**Aufgaben**
1. Wie groß ist laut dem Text zur Sendung „Affenliebe“ der Unterschied in der genetischen Ausstattung von Menschen und Schimpansen?
2. Gib bitte aus dem Text zur Sendung „Affenliebe“ den Abschnitt wortgetreu wieder, der mit den Worten beginnt, die „interscience film im“ enthalten, und mit „Menschen und Menschenaffen.“ endet.
3. Führe den Text zur Sendung „Affenliebe“ nach seinem letzten Satz fort.

**Ausgangstext**
Affenliebe – Wo ist die Grenze zwischen Mensch und Tier?

interscience film im Auftrag des ZDF
27. Juli 2014, 00.00 Uhr, ZDF


Richard David Precht im Gespräch mit Hans Werner Ingensiep.

Menschen und Schimpansen unterscheiden sich nur in ungefähr einem Prozent ihrer genetischen Ausstattung voneinander. Biologisch betrachtet sind sie näher miteinander verwandt als Pferde und Esel. Und doch trennen wir Menschen uns selbst von den Menschenaffen als „Menschen“ und „Tiere“. Ist diese alte Trennung heute noch zeitgemäß, wenn sie biologisch offensichtlich falsch ist? Richard David Precht diskutiert darüber mit dem Philosophen und Biologen Professor Hans Werner Ingensiep, einem der weltweit besten Kenner des schillernden und oft kuriosen Verhältnisses zwischen Menschen und Menschenaffen.

Menschenaffen teilen mit uns Lachen und Trauer, Brutpflege, Zuneigung und Fürsorge, List, Täuschung und Verrat. Müssen wir daher die Sichtweise unserer nahen Verwandten, den Menschenaffen, nicht revidieren? Verläuft die neue „natürliche“ Grenze, die Menschen von Tieren trennt, jetzt zwischen Orang-Utans und Gibbons, statt zwischen Mensch und Schimpanse?

(Szenenfotos aus mehreren Blickwinkeln)
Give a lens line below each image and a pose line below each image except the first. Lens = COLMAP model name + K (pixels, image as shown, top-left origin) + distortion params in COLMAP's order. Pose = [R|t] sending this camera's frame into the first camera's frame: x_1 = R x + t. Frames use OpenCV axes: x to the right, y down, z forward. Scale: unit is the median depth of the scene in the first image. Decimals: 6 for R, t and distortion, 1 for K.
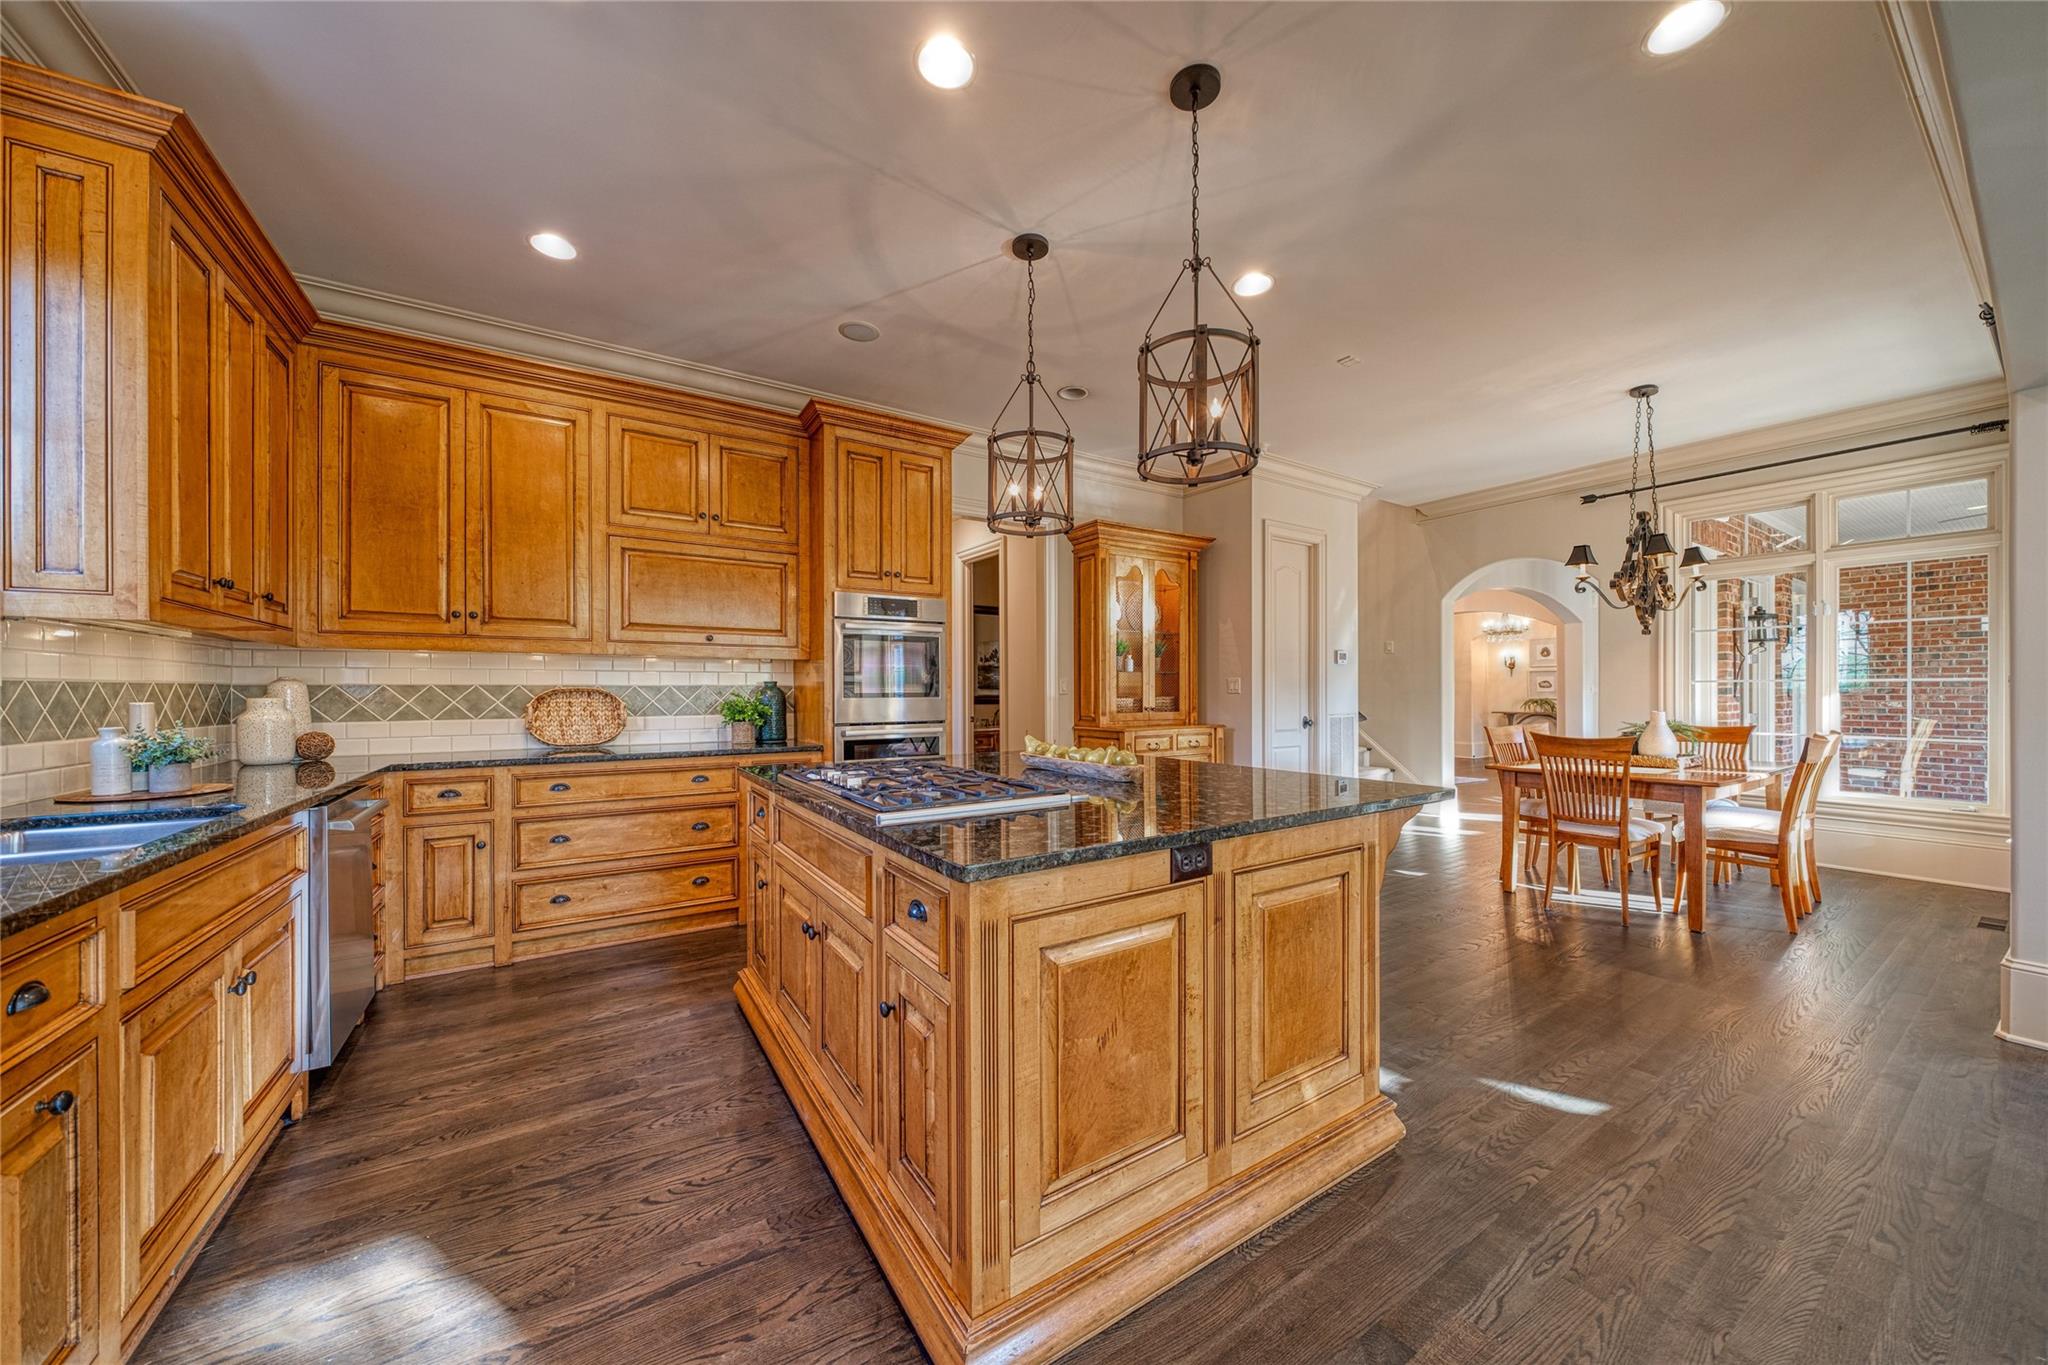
lens RADIAL K [[701.4, 0, 1017.9], [0, 701.4, 692.8], [0, 0, 1]] dist [-0.007526, 0.000170]
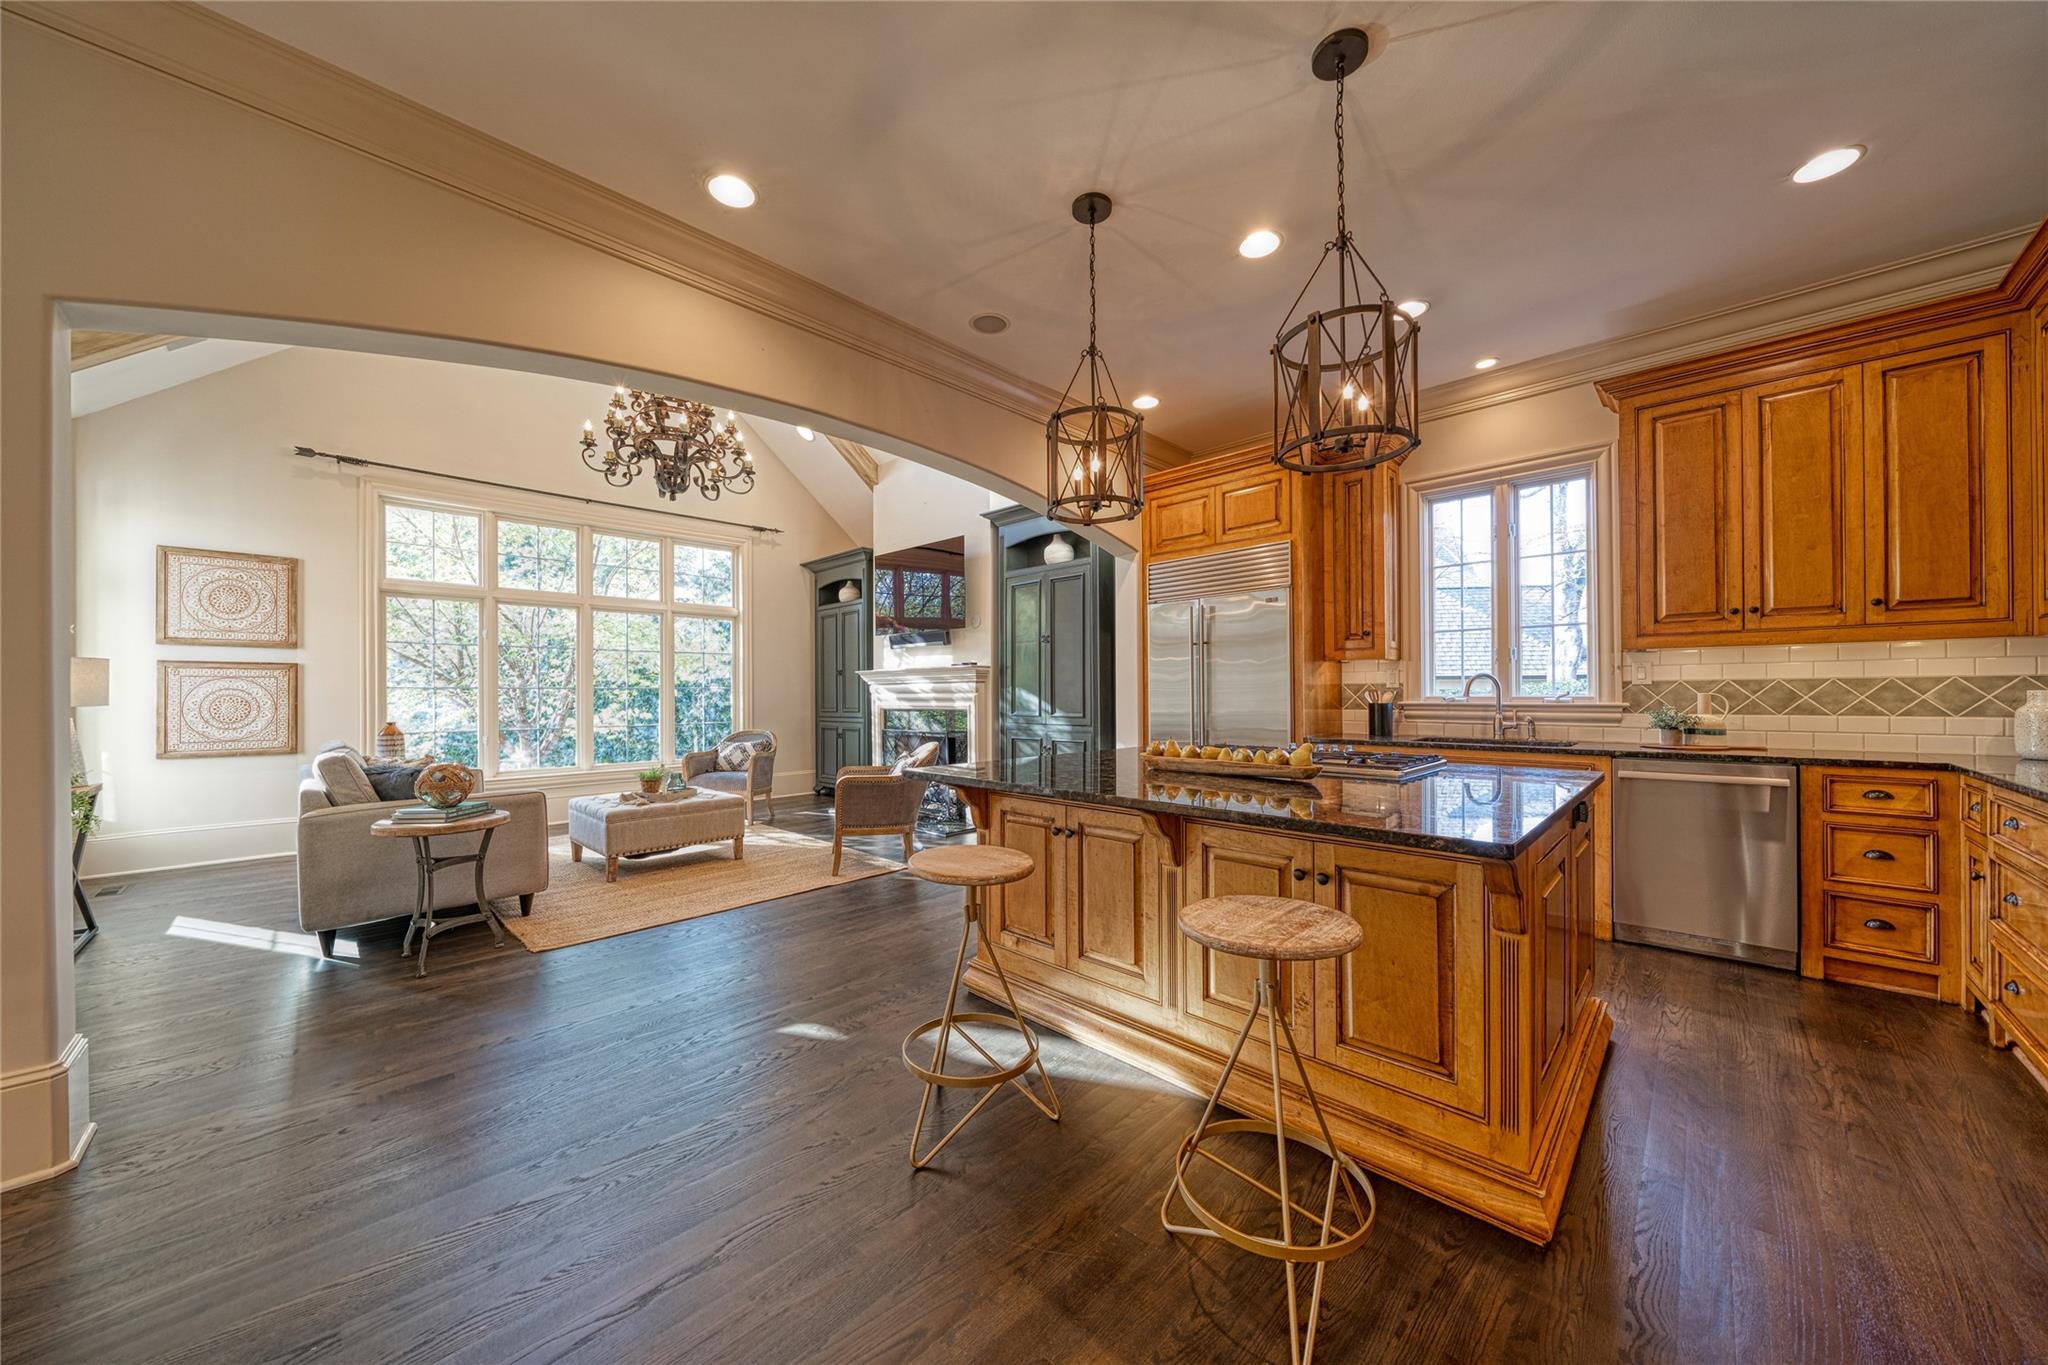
lens RADIAL K [[701.4, 0, 1026.5], [0, 701.4, 689.4], [0, 0, 1]] dist [-0.007526, 0.000170]
pose [[-0.970934, 0.008029, -0.239213, 0.425336], [0.008818, 0.999959, -0.002226, -0.002868], [0.239185, -0.004271, -0.970965, 1.337450]]
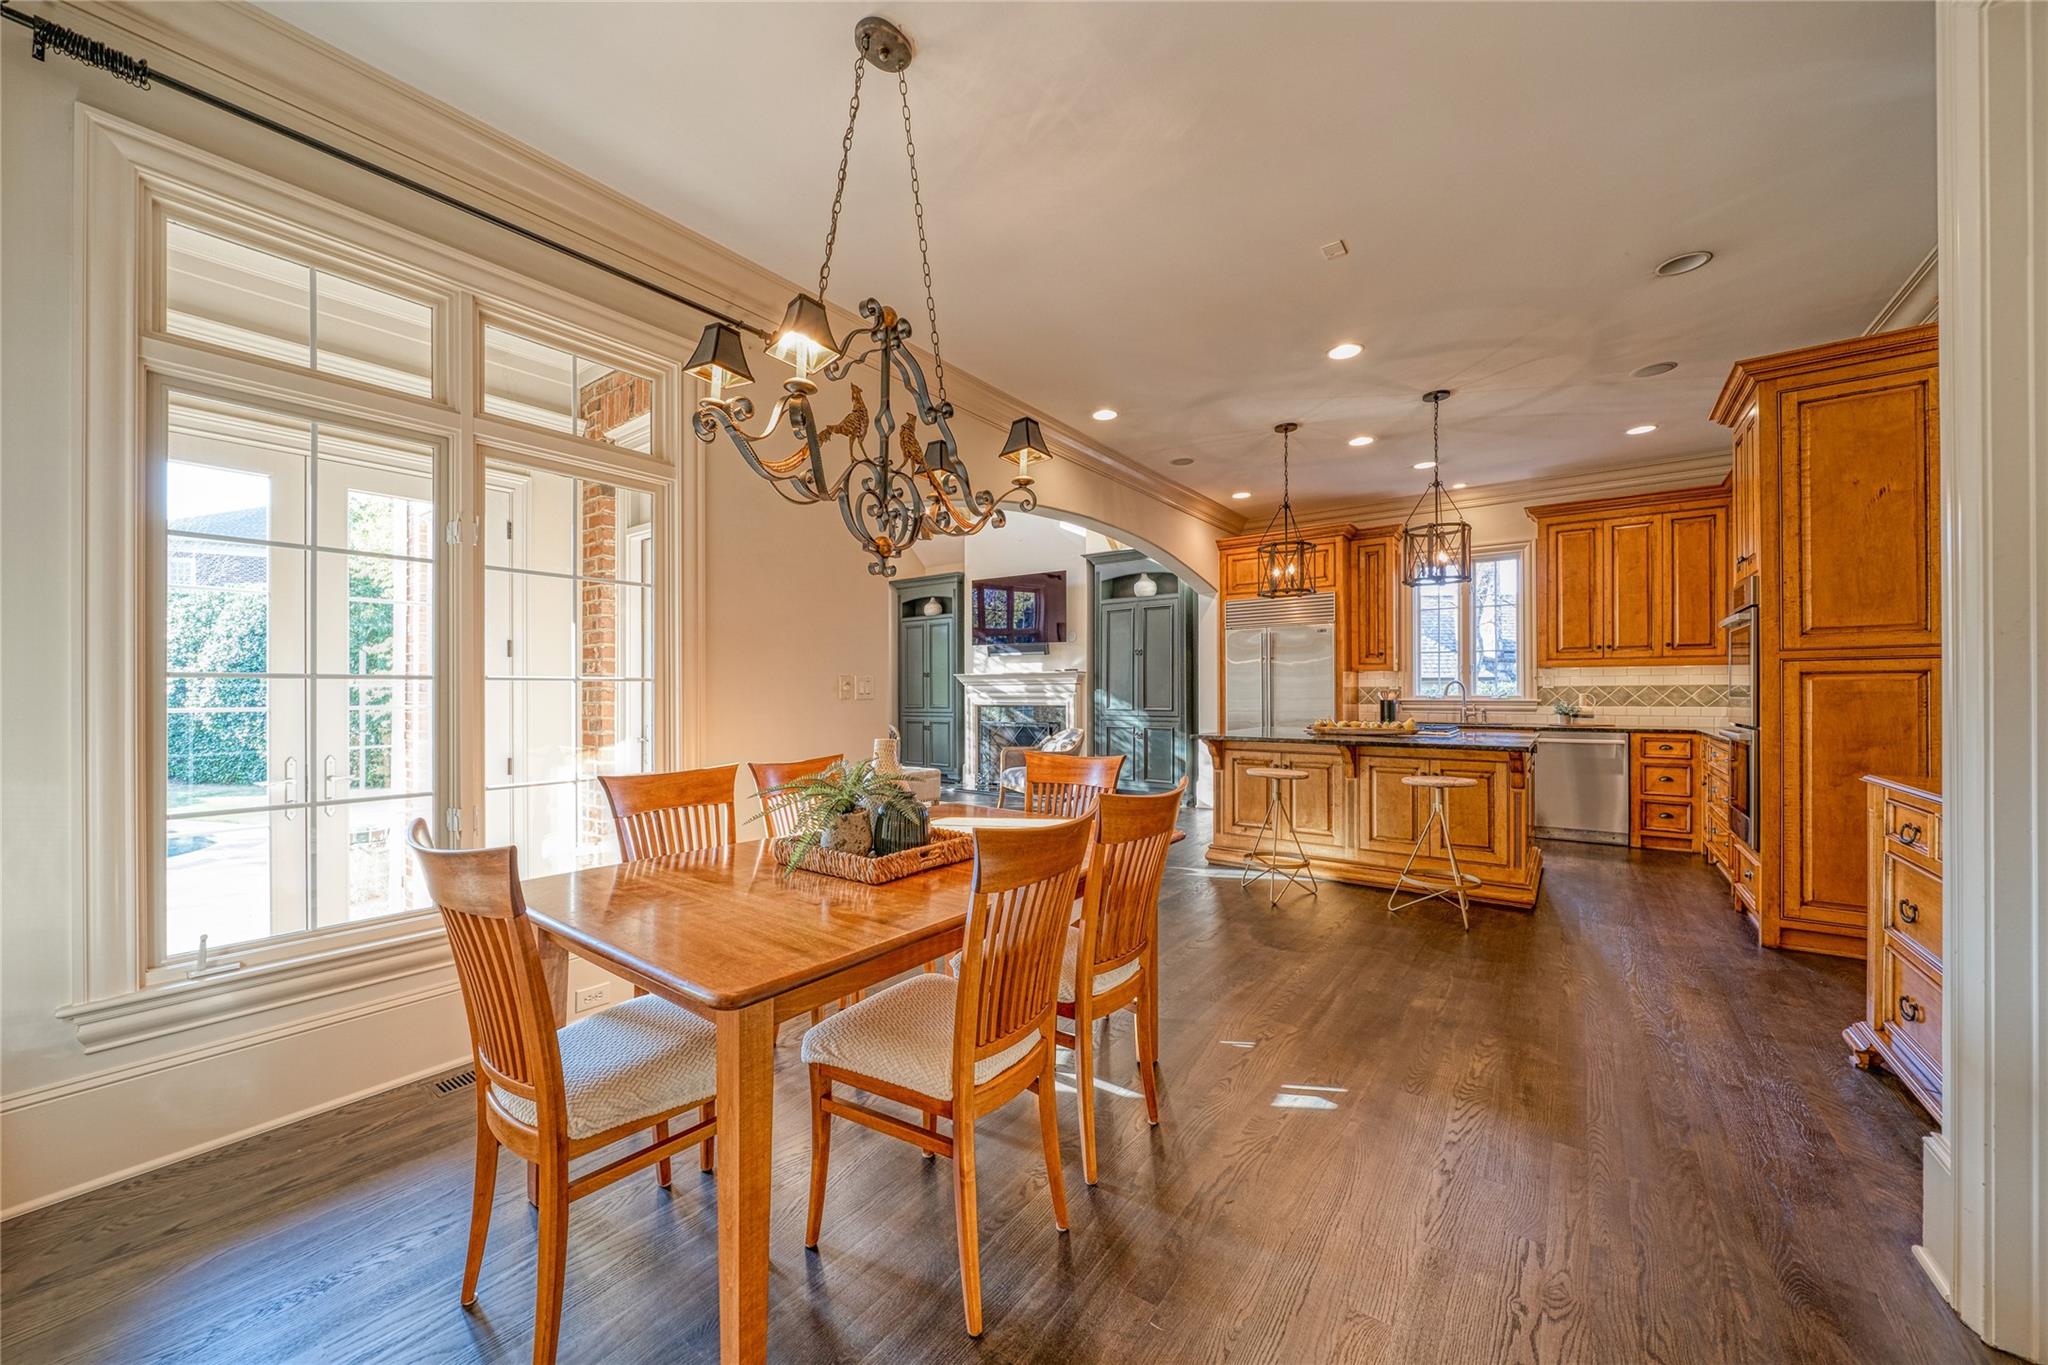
lens RADIAL K [[749.5, 0, 1008.2], [0, 749.5, 692.0], [0, 0, 1]] dist [-0.010238, -0.000318]
pose [[-0.934147, 0.007504, -0.356810, 1.219621], [0.006728, 0.999972, 0.003417, -0.010967], [0.356826, 0.000791, -0.934171, 1.809109]]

**Lösungen im Einzelnen**
1. Sie unterscheiden sich nur in ungefähr einem Prozent ihrer genetischen Ausstattung.

2.
interscience film im Auftrag des ZDF
27. Juli 2014, 00.00 Uhr, ZDF


Richard David Precht im Gespräch mit Hans Werner Ingensiep.

Menschen und Schimpansen unterscheiden sich nur in ungefähr einem Prozent ihrer genetischen Ausstattung voneinander. Biologisch betrachtet sind sie näher miteinander verwandt als Pferde und Esel. Und doch trennen wir Menschen uns selbst von den Menschenaffen als „Menschen“ und „Tiere“. Ist diese alte Trennung heute noch zeitgemäß, wenn sie biologisch offensichtlich falsch ist? Richard David Precht diskutiert darüber mit dem Philosophen und Biologen Professor Hans Werner Ingensiep, einem der weltweit besten Kenner des schillernden und oft kuriosen Verhältnisses zwischen Menschen und Menschenaffen.

3.
Unsere Beziehung zu unseren nächsten Verwandten, den Affen, ist gekennzeichnet durch viele Widersprüche: Wir finden sie niedlich und drollig, aber auch garstig und abscheulich. Im 19. Jahrhundert fragte sich Darwins Gegenspieler, der Bischof Samuel Wilberforce nach einem Besuch im Londoner Zoo, wie Gott etwas so Widerwärtiges wie die Affen erschaffen konnte. Den Mayas galten Affen als der letzte verpfuschte Versuch Gottes, bis es ihm gelang den Menschen zu erschaffen. Und die Ureinwohner Borneos glaubten, dass Orang-Utans Menschen seien, die nur deshalb schweigen würden, weil sie zu faul zum Arbeiten wären. Seit Charles Darwin wissen wir, dass wir tatsächlich mit den Affen verwandt sind und uns aus gemeinsamen Vorfahren entwickelt haben.Tierrechtler wie der australische Philosoph Peter Singer fordern seit 20 Jahren sogar „Menschenrechte“ für die Großen Menschenaffen Schimpanse, Bonobo, Gorilla und Orang-Utan. Gemeint sind das Recht auf Leben, der Schutz der individuellen Freiheit und das Verbot der Folter. Doch was bedeutet es konkret, Menschenaffen „Rechte“ einzuräumen? Dürfen wir sie dann noch in Zoos halten? Fallen sie damit nicht mehr unter die Bestimmungen des Artenschutzes, sondern unter die Menschrechts-Deklaration der UNO? Neben solchen praktischen Erwägungen berührt der Gedanke, Menschenrechte für Menschenaffen einzuräumen, die Grundfesten unseres Selbstverständnisses in der Welt. Wie und als was sehen wir uns im Verhältnis zu unseren nicht-menschlichen oder doch sehr menschlichen Verwandten?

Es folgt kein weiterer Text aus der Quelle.